As in 1968, the semester will soon end, and those students will leave for the summer, allowing more time and energy for their efforts to be focused on the DNC in Chicago in August.

Anti-war groups are already planning large protests at the convention. Hatem Abudayyeh of the U.S. Palestinia­n Community Network recently told the Chicago Tribune: “We’ll be marching with or without permits. This DNC is the most important one since 1968, also in Chicago, when Vietnam War protesters and the Black liberation movement organized mass demonstrat­ions that were violently repressed.”

And you can see substantia­l support for their cause. Although the spring 2024 Harvard Youth Poll found 18- to-29-year-olds tended to rate most other major issues, including inflation and immigratio­n, as more important than the Israel-Palestine conflict, the survey found “young Americans support a permanent cease-fire in Gaza by a five-to-one margin.” And according to a Quinnipiac University poll released Wednesday, 53% of Democrats oppose sending more military aid to Israel for its efforts in the war with Hamas.

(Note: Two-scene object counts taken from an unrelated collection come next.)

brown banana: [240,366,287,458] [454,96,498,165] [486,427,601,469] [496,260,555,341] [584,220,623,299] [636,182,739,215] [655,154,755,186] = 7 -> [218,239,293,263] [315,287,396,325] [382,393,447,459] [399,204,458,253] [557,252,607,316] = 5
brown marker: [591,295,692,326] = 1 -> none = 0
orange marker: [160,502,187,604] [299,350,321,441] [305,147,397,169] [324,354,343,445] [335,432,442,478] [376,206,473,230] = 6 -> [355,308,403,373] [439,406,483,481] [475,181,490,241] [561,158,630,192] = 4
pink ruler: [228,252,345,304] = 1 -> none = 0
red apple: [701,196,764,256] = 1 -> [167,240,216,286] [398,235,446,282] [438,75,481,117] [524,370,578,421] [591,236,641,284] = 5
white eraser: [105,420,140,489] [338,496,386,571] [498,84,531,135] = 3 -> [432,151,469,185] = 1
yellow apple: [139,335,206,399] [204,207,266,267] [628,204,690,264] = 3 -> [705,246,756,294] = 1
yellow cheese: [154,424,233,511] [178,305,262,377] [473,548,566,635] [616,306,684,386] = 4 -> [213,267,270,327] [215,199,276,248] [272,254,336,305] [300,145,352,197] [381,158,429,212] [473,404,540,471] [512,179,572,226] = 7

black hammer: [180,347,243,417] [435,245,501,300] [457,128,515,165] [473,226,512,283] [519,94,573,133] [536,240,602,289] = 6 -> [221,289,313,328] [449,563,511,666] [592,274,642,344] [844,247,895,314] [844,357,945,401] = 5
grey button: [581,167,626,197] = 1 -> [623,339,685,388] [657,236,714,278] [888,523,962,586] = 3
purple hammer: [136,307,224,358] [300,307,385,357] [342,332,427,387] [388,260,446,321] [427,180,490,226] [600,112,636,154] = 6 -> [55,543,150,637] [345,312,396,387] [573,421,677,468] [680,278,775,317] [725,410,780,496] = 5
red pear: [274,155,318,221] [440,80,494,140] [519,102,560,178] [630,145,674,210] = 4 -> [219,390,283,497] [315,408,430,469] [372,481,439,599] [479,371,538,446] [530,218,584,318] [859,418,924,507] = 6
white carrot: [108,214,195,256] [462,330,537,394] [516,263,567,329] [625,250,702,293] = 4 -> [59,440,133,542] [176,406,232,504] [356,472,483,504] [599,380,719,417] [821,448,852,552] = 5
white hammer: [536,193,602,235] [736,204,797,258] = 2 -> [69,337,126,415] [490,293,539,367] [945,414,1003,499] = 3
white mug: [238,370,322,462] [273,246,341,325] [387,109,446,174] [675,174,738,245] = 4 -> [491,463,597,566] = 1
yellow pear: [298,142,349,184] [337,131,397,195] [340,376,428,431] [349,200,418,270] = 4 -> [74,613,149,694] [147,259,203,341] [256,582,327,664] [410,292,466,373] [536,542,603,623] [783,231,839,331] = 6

There seems to be a sense in the Biden campaign it can simply wait the protesters out, passions will eventually fade, and Democratic voters will fall in line when we get closer to Election Day and the choice between President Joe Biden and former President Donald Trump becomes more stark.

That is a reckless gamble. The protesters and many voters are upset about something more than a regular matter of foreign policy. Many believe they are witnessing a genocide aided and abetted by an American president they supported. They feel personally implicated in a conflict in which the death toll continues to rise, with no end in sight. This is a moral issue for them, and their position won’t be easily altered.

On Oct. 7, about 1,200 people in Israel were killed and about 240 people were taken hostage in a Hamas attack. At this point in the war, more than 34,000 Palestinia­ns have been killed and more than 77,000 have been wounded, according to local health officials, in an area with a population of only around 2 million people.

The numbers are staggering. The level of suffering is unacceptab­le. Young people will make that point clear this summer in Chicago.